Bauer didn't have to carry the team on his back, and he worked with a lead most of the night.

Votto, who was 0-for-31 vs. Milwaukee pitchers dating back to last season, slugged a two-run home run to left-center field off Adrian Houser in the bottom of the first inning. Jesse Winker lined a solo homer to right field against Houser in the fourth inning and Eugenio Suárez delivered the biggest blow with a three-run homer to left field against Alex Claudio in the fifth.

Cincinnati (29-28) won two of three games from the Brewers and secured the tiebreaker advantage by winning the season series, 6-4. After dropping nine consecutive series, the Reds have won four in a row while also winning nine of their past 11 games.
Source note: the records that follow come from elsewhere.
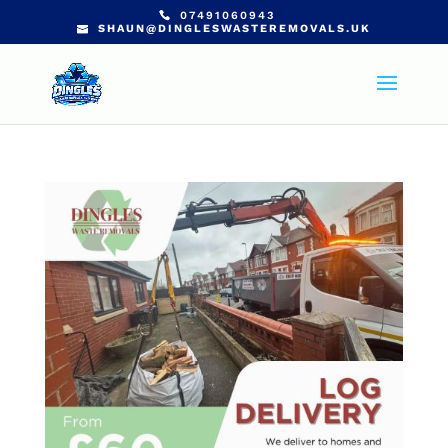
07491060943
SHAUN@DINGLESWASTEREMOVALS.UK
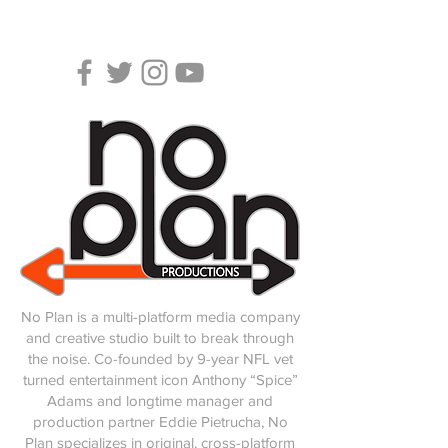
No Plan is a multi-platform media company
and creative studio built to break through
the noise.
Co-founded by 9-year NFL vet
turned entertainment icon Anthony “Spice”
Adams and longtime manager and
production partner Eddie Pietrucha, No
Plan specializes in original, cross-platform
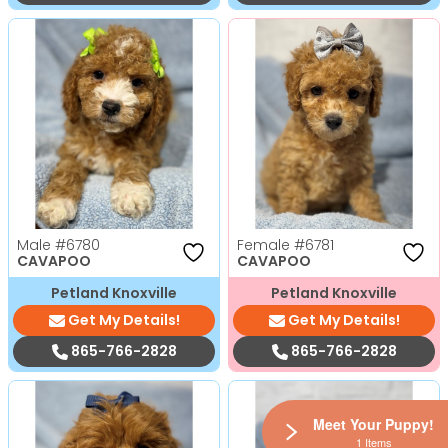
Male
#6780
Female
#6781
CAVAPOO
CAVAPOO
Petland Knoxville
Petland Knoxville
Get My Details!
Get My Details!
865-766-2828
865-766-2828
Meet Your Puppy!
1 Items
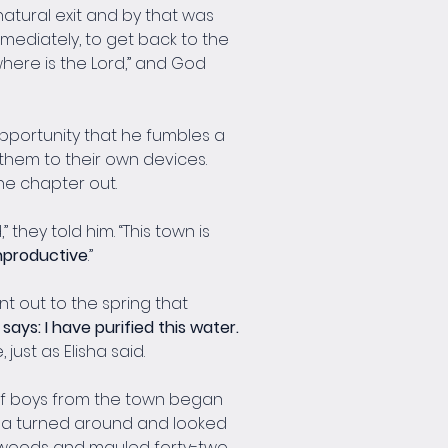
natural exit and by that was 
mmediately, to get back to the 
where is the Lord,” and God 
 opportunity that he fumbles a 
t them to their own devices. 
the chapter out.
they told him. “This town is 
unproductive
.”
t out to the spring that 
says: I have purified this water. 
ust as Elisha said.
 of boys from the town began 
sha turned around and looked 
 woods and mauled forty-two 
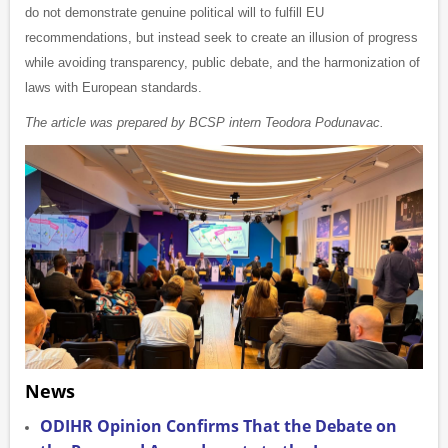
do not demonstrate genuine political will to fulfill EU
recommendations, but instead seek to create an illusion of progress
while avoiding transparency, public debate, and the harmonization of
laws with European standards.
The article was prepared by BCSP intern Teodora Podunavac.
News
ODIHR Opinion Confirms That the Debate on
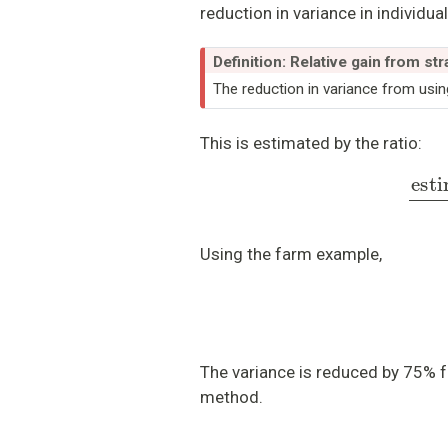
reduction in variance in individua
Definition: Relative gain from stra
The reduction in variance from usin
This is estimated by the ratio:
estimated variance
Using the farm example,
The variance is reduced by 75% 
method.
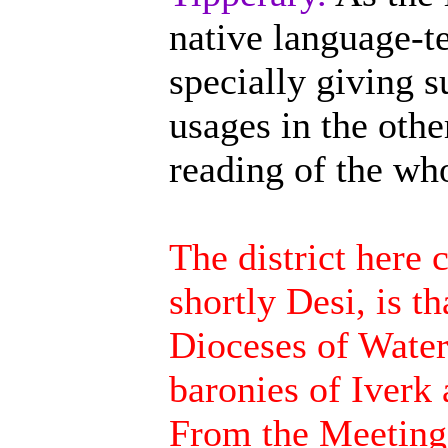
native language-ter
specially giving s
usages in the othe
reading of the wh
The district here 
shortly Desi, is t
Dioceses of Water
baronies of Iverk
From the Meeting 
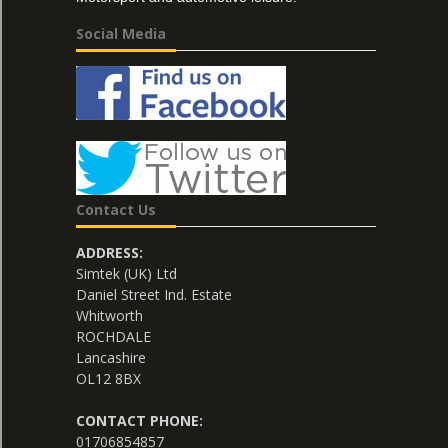
Social Media
Contact Us
ADDRESS:
Simtek (UK) Ltd
Daniel Street Ind. Estate
Whitworth
ROCHDALE
Lancashire
OL12 8BX
CONTACT PHONE:
01706854857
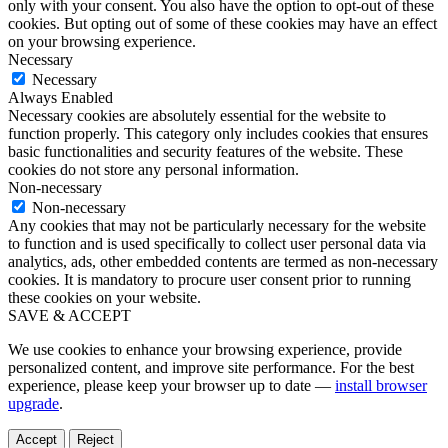
only with your consent. You also have the option to opt-out of these
cookies. But opting out of some of these cookies may have an effect
on your browsing experience.
Necessary
Necessary
Always Enabled
Necessary cookies are absolutely essential for the website to
function properly. This category only includes cookies that ensures
basic functionalities and security features of the website. These
cookies do not store any personal information.
Non-necessary
Non-necessary
Any cookies that may not be particularly necessary for the website
to function and is used specifically to collect user personal data via
analytics, ads, other embedded contents are termed as non-necessary
cookies. It is mandatory to procure user consent prior to running
these cookies on your website.
SAVE & ACCEPT
We use cookies to enhance your browsing experience, provide
personalized content, and improve site performance. For the best
experience, please keep your browser up to date —
install browser
upgrade
.
Accept
Reject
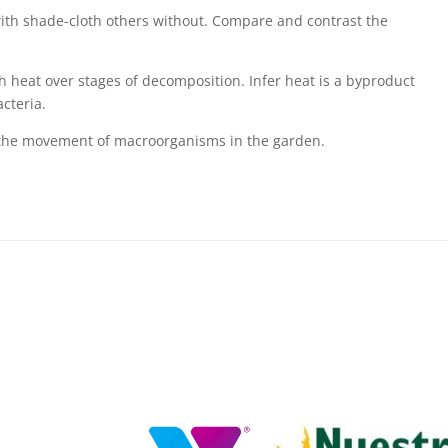
 with shade-cloth others without. Compare and contrast the
heat over stages of decomposition. Infer heat is a byproduct
acteria.
the movement of macroorganisms in the garden.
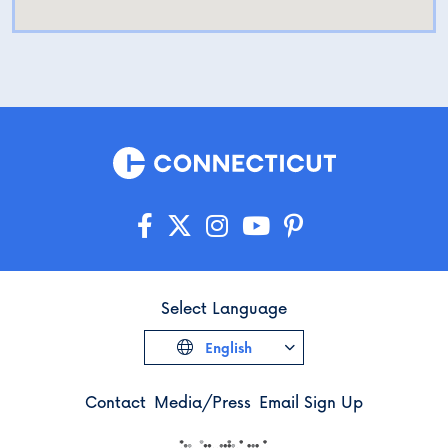
Select Language
English
Contact
Media/Press
Email Sign Up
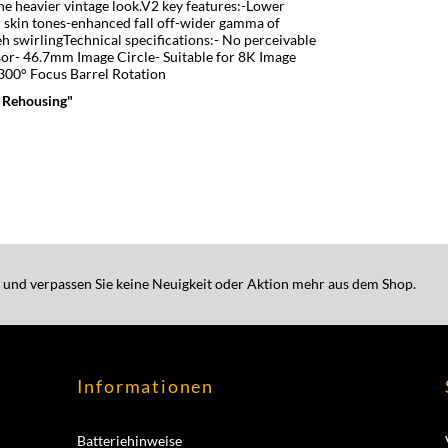
the heavier vintage look.V2 key features:-Lower
 skin tones-enhanced fall off-wider gamma of
h swirlingTechnical specifications:­- No perceivable
sor- 46.7mm Image Circle- Suitable for 8K Image
 300° Focus Barrel Rotation
 Rehousing"
 und verpassen Sie keine Neuigkeit oder Aktion mehr aus dem Shop.
Informationen
Batteriehinweise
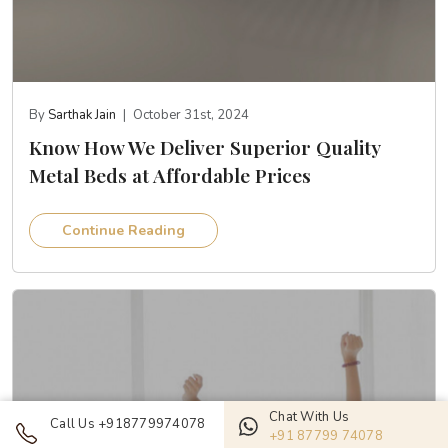
By
Sarthak Jain
|
October 31st, 2024
Know How We Deliver Superior Quality
Metal Beds at Affordable Prices
Continue Reading
Chat With Us
Call Us +918779974078
+91 87799 74078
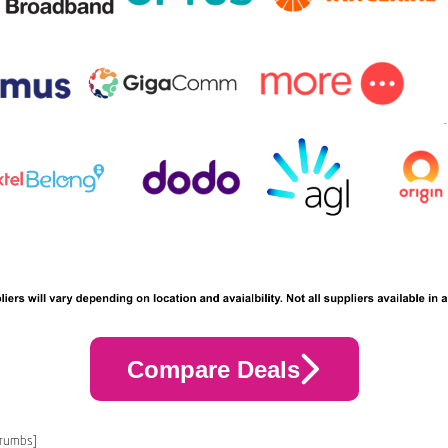
Compare Deals
crumbs]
Bauer faced the minimum through four innings. He gave up a leadoff single by García to open the game but the baserunner was erased when catcher Tucker Barnhart caught him stealing.

"It looked like Trev hadn’t settled in just for the first couple of hitters," Bell said. "As soon as that happened, it may have been a bigger play than we realized getting that first out there.”

In the fifth, Daniel Vogelbach reached on a four-pitch walk and scored on Orlando Arcia's RBI double to left-center field. That represented the lone run Bauer allowed.

There was some concern when Bauer grabbed the back of his right leg with a hamstring cramp after a final warmup pitch in the seventh inning. After he was evaluated, the right-hander continued on the way to retiring nine of his final 10 batters.